Render the text lines of the material below as a Markdown table with the columns Row and Line, numbering the rows in order and skipping blank lines. Leave the pictures out of the table.
-- Source data follows --
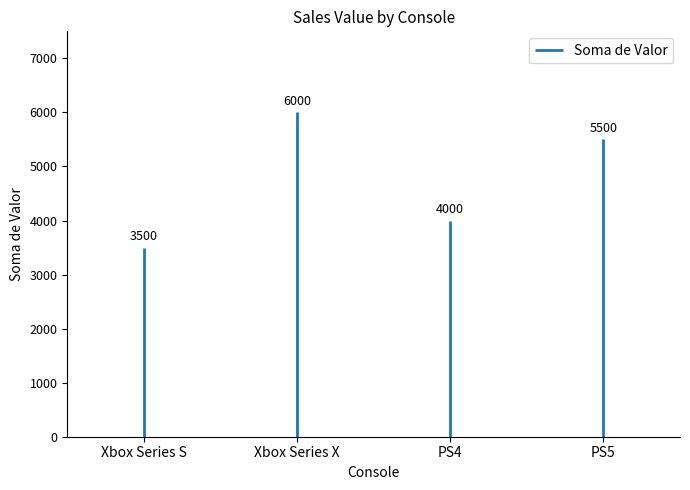

List the labels in order of value, largest first.

Xbox Series X, PS5, PS4, Xbox Series S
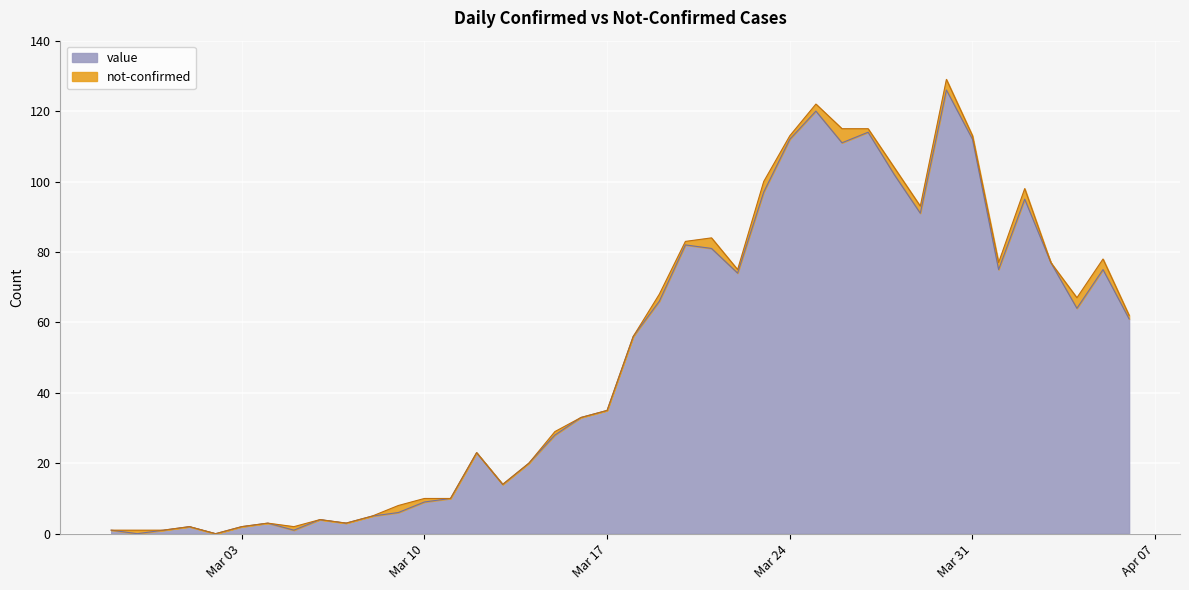

The value series shows 9 at Mar 10. True or false?

True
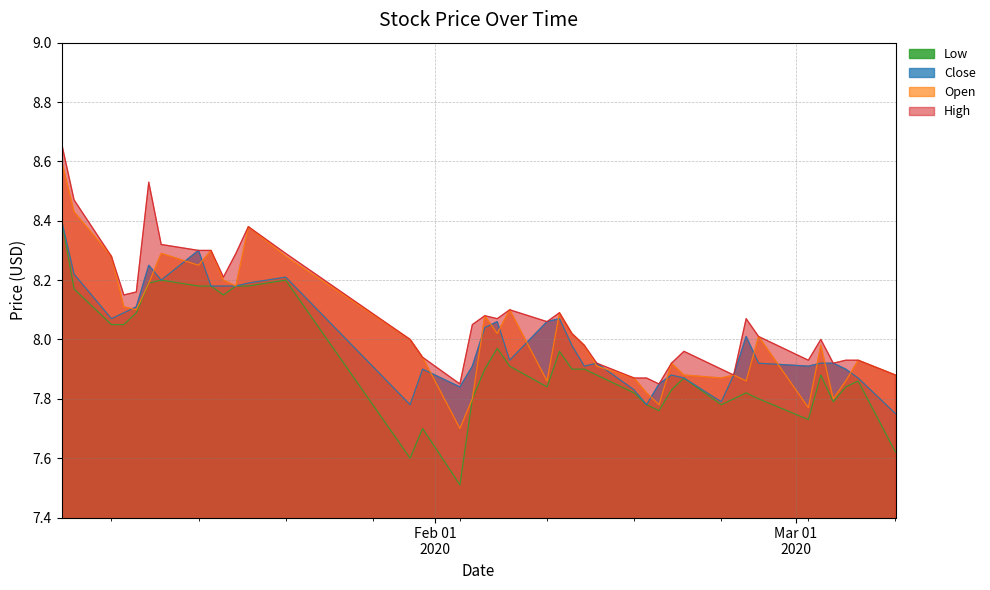

What is the label of the 9th point from the left?

2020-01-14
-- Source data concluded --
| Result for this task |
| Row | Line |
|---|---|
| 1 | List the labels in order of value, largest first. |
| 2 | Xbox Series X, PS5, PS4, Xbox Series S |
| 3 | The value series shows 9 at Mar 10. True or false? |
| 4 | True |
| 5 | What is the label of the 9th point from the left? |
| 6 | 2020-01-14 |